PASSAGE PROVIDED:

----------------

Wednesday, February 14, 2007

Ms. Gender Studies

That's what Tabitha calls me when I haven't seen some movie that deals with gender that I probably would want to watch, like The Crying Game or Transamerica. So yesterday, we finally watched Stage Beauty, the 2004 movie with Claire Danes and Billy Crudup. In 17th century London, after years of women being banned from performing on the stage, the king reverses his edict and bans men from playing women. Crudup plays the current most famous lady of the stage, Ned Kynaston, and Danes plays his dresser and aspiring actress Maria. It's kind of like a reversed version of Shakespeare in Love, except instead of a woman playing a man, it's a man playing a woman (and a woman playing a man playing a woman, to ill effect; Maria plays Desdemona like Kynaston and fails to capture the hearts of her audiences).
This is not a totally historically accurate movie, of course. Kynaston really was a famous leading lady, and Margaret Hughes (Maria's stage name) was perhaps the first professional female actress, although not Kynaston's dresser or lover. From what I read, men weren't banned from performing as women, just strongly discouraged or looked down upon. And the acting style that has evolved by the end of the film is much more realistic (a style which didn't really start until the 19th century, I think) than the stylized 17th century performances given on stage at the beginning of the movie. But what the hell, it's a romantic comedy of sorts, right?

----------------

RECORDED INFORMATION:
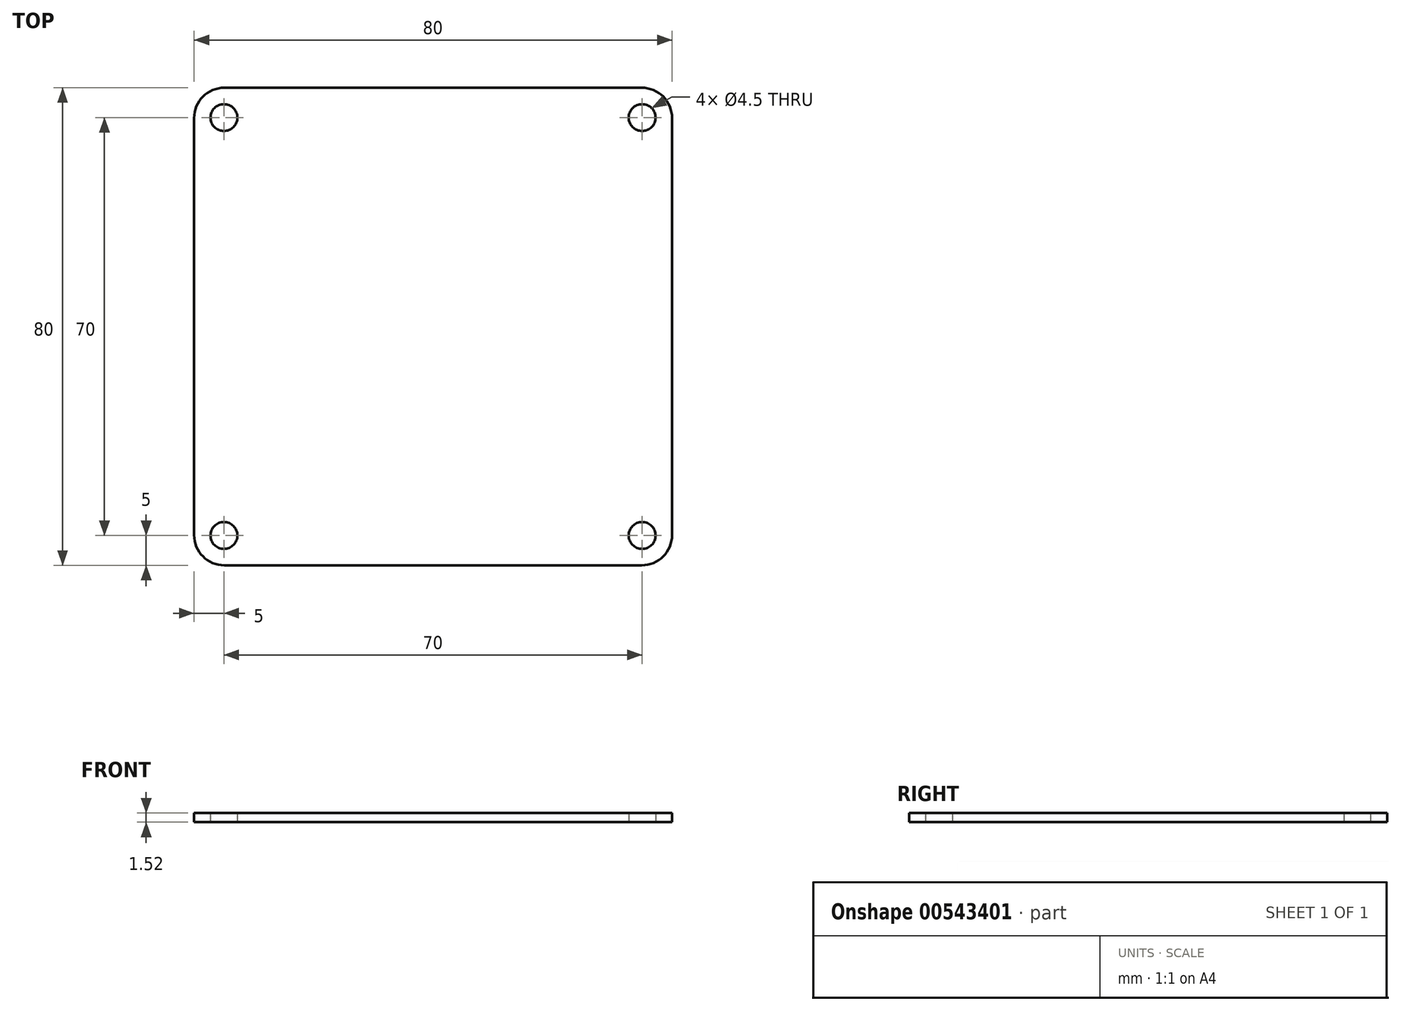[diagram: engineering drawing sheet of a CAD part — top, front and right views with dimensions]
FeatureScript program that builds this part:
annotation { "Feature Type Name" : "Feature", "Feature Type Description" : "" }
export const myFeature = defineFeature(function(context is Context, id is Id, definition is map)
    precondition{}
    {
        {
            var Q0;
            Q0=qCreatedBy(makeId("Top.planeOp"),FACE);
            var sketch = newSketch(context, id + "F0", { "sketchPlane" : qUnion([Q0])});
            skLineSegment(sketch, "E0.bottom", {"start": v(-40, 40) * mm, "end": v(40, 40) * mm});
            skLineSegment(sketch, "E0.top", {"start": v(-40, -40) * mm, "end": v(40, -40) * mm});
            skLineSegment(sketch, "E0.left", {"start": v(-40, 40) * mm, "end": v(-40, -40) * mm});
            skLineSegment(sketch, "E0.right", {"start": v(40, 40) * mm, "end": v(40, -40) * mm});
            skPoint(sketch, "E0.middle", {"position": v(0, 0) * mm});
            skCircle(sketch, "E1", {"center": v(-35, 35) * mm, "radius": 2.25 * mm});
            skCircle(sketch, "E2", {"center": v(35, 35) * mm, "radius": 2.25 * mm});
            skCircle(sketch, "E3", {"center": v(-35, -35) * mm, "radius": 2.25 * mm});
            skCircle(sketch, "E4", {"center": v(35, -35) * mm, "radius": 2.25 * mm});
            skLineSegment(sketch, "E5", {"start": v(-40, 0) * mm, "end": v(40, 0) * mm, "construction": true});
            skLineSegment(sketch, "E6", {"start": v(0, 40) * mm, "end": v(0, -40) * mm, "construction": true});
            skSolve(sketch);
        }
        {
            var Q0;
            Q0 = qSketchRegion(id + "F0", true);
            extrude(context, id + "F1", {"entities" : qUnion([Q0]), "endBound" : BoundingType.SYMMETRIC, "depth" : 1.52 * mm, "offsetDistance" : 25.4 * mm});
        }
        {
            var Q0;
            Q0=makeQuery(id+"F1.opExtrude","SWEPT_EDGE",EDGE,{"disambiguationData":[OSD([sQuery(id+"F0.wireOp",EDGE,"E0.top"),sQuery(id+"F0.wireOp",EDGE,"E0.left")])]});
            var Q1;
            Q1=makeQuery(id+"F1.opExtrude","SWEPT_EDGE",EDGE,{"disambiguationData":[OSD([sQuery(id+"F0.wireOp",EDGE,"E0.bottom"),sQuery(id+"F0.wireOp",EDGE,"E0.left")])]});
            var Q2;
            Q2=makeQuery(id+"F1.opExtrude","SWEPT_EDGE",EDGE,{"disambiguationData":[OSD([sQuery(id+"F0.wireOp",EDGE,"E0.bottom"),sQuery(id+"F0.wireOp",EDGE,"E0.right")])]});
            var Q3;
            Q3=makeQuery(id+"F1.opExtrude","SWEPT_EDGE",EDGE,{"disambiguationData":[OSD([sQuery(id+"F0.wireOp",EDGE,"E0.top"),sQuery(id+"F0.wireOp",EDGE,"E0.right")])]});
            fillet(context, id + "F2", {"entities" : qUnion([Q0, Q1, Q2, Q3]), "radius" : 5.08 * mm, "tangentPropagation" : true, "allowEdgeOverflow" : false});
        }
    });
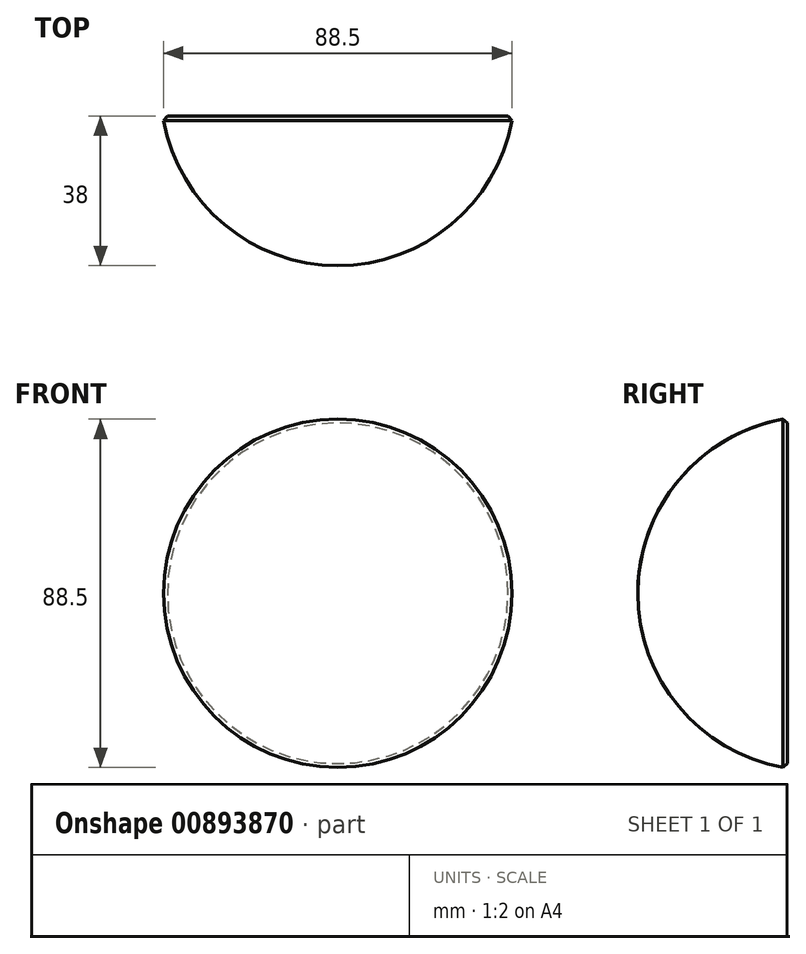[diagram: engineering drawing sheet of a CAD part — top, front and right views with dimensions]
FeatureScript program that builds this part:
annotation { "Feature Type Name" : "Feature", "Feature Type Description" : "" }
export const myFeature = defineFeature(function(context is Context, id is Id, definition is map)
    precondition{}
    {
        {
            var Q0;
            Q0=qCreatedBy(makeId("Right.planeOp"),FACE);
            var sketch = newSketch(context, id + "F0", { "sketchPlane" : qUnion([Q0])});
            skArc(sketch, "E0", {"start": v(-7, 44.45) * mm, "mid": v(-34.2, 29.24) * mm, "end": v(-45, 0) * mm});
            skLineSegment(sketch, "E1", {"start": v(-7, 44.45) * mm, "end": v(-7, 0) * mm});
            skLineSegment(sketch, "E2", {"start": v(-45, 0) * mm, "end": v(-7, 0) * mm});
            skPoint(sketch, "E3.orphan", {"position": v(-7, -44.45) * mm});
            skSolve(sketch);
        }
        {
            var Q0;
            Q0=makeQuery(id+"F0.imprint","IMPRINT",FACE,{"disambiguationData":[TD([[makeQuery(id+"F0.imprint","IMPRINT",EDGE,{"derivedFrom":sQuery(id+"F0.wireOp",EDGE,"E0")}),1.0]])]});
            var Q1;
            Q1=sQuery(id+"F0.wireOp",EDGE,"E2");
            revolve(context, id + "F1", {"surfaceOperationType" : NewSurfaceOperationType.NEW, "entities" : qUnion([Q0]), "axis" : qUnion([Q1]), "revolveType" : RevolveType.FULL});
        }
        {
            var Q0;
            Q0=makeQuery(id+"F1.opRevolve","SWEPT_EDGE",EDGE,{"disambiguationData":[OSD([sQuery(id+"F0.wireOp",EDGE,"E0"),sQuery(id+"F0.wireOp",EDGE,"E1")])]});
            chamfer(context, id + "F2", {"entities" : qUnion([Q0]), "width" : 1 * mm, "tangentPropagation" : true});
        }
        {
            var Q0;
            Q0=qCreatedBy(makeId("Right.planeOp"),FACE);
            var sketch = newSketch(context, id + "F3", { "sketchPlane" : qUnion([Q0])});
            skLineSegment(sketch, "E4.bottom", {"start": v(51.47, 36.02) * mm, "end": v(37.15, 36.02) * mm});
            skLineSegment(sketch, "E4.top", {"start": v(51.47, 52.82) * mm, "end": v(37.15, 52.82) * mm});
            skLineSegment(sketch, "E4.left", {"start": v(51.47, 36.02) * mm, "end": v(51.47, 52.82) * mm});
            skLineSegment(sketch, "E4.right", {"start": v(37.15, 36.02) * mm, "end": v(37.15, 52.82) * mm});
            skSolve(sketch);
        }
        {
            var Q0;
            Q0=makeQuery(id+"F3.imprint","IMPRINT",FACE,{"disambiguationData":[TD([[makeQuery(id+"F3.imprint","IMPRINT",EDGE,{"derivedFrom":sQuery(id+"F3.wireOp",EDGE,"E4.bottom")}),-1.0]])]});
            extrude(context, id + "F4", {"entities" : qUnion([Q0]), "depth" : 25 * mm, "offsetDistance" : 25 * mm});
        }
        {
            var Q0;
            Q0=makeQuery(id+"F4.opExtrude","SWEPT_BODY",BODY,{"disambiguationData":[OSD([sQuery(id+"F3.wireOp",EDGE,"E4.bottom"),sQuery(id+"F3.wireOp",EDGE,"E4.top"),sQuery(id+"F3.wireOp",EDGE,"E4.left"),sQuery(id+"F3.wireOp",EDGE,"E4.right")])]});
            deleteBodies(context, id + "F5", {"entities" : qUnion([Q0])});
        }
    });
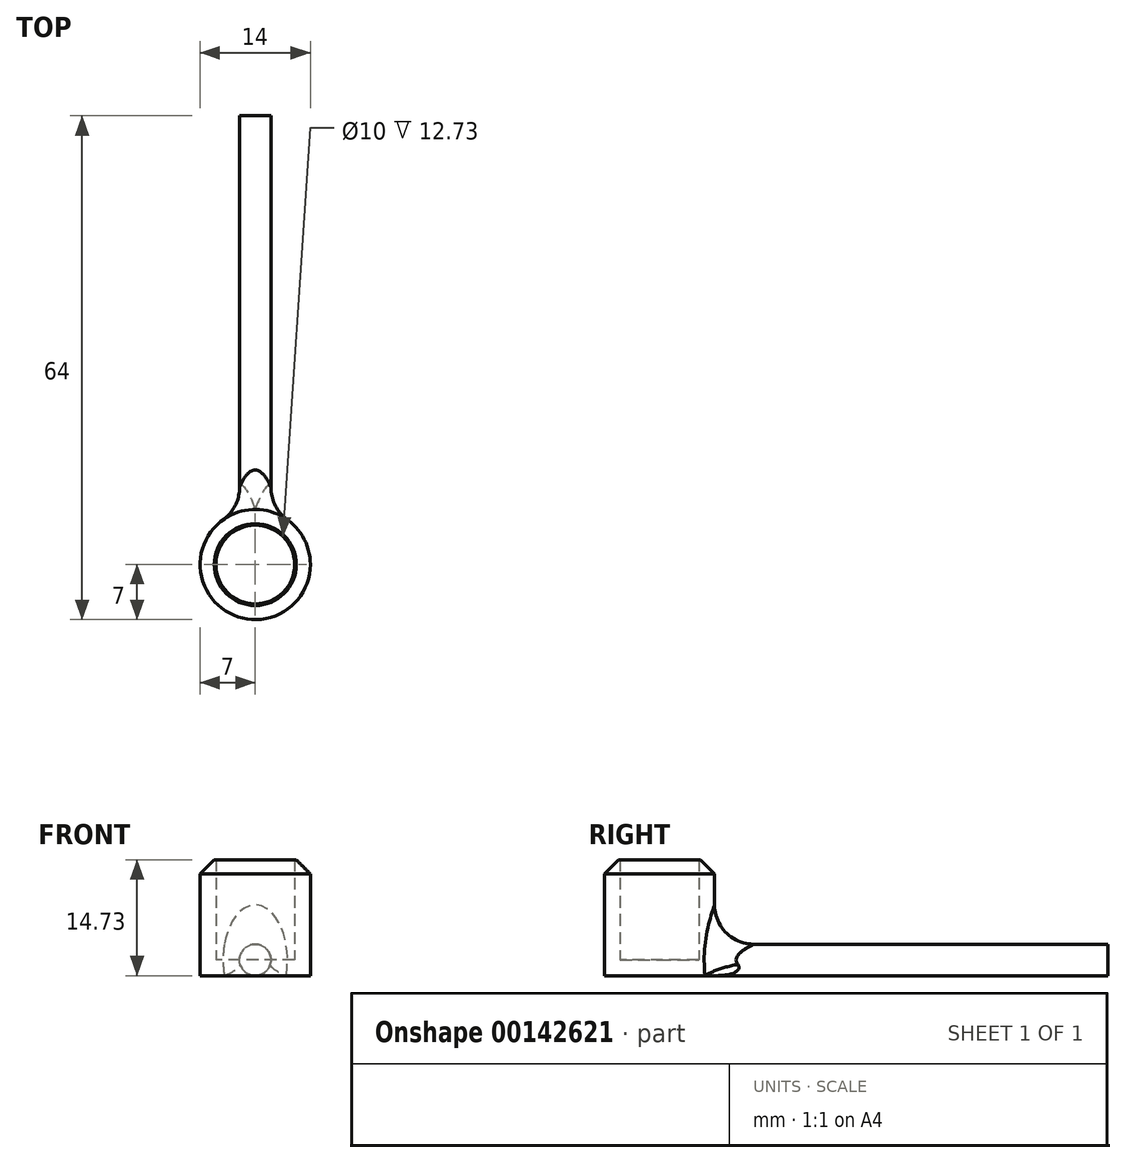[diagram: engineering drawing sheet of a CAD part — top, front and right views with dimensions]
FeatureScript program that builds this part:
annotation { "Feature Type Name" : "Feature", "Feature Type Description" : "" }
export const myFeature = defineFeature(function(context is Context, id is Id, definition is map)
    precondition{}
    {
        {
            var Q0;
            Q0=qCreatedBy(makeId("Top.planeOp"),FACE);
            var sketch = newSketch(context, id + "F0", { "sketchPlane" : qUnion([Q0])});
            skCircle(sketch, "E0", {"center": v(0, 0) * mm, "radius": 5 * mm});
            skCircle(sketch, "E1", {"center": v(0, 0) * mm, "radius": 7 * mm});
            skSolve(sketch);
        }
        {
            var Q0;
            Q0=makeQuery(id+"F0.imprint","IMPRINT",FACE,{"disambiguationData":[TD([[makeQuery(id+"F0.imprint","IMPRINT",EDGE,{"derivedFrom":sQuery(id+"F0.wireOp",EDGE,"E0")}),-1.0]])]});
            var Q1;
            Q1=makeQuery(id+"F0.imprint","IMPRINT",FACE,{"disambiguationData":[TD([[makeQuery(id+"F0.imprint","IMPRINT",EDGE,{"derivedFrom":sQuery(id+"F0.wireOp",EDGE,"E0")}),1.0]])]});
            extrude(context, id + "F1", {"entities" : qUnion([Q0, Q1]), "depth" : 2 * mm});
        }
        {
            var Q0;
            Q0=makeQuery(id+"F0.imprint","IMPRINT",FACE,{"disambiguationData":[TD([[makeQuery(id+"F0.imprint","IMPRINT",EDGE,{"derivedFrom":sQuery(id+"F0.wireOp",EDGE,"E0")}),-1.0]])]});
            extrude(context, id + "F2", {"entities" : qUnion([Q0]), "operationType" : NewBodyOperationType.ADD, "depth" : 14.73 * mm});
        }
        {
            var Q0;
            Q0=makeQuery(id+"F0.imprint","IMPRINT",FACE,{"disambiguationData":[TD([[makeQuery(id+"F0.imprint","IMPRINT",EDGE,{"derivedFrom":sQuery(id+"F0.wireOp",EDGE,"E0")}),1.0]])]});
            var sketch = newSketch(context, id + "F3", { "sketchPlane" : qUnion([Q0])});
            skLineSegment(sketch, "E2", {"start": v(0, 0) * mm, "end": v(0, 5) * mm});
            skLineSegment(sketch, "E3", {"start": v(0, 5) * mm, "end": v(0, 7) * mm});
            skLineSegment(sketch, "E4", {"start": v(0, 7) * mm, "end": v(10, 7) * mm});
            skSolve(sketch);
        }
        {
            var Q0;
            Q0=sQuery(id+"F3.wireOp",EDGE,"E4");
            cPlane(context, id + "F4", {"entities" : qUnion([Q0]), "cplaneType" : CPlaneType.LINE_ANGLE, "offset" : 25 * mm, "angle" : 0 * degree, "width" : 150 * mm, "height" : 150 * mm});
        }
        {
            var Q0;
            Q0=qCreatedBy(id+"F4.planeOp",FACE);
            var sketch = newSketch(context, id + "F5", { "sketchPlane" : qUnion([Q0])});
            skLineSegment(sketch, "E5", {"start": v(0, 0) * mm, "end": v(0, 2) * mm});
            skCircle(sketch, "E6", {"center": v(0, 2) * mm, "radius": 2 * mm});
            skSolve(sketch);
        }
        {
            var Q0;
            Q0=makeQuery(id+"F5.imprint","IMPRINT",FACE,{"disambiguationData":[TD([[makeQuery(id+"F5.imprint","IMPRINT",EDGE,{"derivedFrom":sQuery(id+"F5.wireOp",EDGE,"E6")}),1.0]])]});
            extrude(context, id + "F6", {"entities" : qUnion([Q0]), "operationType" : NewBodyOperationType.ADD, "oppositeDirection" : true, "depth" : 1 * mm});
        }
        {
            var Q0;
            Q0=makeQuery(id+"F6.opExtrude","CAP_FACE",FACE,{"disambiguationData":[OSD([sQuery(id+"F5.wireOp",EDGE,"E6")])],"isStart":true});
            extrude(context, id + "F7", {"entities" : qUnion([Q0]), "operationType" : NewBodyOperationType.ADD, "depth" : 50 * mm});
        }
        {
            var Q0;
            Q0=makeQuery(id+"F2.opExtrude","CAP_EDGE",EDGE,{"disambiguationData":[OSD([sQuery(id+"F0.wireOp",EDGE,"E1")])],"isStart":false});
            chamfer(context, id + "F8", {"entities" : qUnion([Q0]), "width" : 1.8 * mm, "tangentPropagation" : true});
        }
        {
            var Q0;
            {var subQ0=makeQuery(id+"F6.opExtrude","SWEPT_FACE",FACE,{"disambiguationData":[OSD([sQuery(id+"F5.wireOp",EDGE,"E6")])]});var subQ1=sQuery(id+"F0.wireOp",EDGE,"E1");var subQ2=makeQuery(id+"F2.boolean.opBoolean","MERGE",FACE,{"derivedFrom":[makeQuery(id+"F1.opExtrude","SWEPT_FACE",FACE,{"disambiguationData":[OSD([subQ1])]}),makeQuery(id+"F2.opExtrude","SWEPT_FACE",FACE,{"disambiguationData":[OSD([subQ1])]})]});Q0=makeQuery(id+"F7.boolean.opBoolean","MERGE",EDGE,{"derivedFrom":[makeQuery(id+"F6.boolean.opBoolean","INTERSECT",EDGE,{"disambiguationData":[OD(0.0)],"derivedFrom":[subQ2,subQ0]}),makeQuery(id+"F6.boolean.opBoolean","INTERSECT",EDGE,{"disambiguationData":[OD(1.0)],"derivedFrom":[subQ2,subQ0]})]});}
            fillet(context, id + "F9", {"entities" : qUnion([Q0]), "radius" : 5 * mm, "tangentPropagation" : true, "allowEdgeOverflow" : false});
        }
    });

----------------

DIRECTIVE A: Reproduce the passage of the Stage Beauty post above that begins at the words "Wednesday, February 14, 2007" and stops after "of her audiences).".
DIRECTIVE B: Gather every line of the records above that holds the string "fillet".

ANSWER A:
Wednesday, February 14, 2007

Ms. Gender Studies

That's what Tabitha calls me when I haven't seen some movie that deals with gender that I probably would want to watch, like The Crying Game or Transamerica. So yesterday, we finally watched Stage Beauty, the 2004 movie with Claire Danes and Billy Crudup. In 17th century London, after years of women being banned from performing on the stage, the king reverses his edict and bans men from playing women. Crudup plays the current most famous lady of the stage, Ned Kynaston, and Danes plays his dresser and aspiring actress Maria. It's kind of like a reversed version of Shakespeare in Love, except instead of a woman playing a man, it's a man playing a woman (and a woman playing a man playing a woman, to ill effect; Maria plays Desdemona like Kynaston and fails to capture the hearts of her audiences).

ANSWER B:
            fillet(context, id + "F2", {"entities" : qUnion([Q0, Q1, Q2, Q3]), "radius" : 5.08 * mm, "tangentPropagation" : true, "allowEdgeOverflow" : false});
            fillet(context, id + "F9", {"entities" : qUnion([Q0]), "radius" : 5 * mm, "tangentPropagation" : true, "allowEdgeOverflow" : false});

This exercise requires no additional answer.